*** Opening Entries supplied ***

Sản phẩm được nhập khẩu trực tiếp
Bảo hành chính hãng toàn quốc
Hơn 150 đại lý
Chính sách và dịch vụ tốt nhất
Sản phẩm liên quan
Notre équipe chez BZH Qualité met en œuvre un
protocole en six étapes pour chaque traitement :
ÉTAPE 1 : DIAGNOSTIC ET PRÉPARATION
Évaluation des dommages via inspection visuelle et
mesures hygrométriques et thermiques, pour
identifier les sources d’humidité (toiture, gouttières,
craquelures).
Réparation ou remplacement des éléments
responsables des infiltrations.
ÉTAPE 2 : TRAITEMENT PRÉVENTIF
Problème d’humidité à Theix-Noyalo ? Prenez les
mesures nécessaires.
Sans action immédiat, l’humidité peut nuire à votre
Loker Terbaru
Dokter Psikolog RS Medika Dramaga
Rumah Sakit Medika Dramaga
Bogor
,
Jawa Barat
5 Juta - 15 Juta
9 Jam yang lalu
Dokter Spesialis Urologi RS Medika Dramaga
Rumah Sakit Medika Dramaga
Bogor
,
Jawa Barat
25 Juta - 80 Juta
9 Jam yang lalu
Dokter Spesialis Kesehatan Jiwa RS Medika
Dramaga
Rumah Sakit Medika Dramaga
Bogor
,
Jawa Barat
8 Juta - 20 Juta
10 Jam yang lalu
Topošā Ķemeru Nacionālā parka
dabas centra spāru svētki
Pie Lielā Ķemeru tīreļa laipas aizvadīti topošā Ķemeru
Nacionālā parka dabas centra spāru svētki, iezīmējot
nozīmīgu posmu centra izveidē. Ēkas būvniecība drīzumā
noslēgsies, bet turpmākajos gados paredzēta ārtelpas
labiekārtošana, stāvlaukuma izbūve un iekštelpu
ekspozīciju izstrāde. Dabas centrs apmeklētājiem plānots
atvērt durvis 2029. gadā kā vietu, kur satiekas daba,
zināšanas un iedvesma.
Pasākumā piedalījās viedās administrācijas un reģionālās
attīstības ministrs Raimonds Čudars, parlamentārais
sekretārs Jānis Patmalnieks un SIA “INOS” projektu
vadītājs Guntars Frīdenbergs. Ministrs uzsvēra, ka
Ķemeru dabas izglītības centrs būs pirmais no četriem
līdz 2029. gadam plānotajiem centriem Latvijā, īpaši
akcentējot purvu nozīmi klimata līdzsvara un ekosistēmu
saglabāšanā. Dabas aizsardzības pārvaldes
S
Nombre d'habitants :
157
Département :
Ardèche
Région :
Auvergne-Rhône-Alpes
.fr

*** Closing Entries supplied ***

## [Work to complete]
Filter the data above, keeping only lines that include the string "Nacionālā".

## [Completed exercise]
Topošā Ķemeru Nacionālā parka
Nacionālā parka dabas centra spāru svētki, iezīmējot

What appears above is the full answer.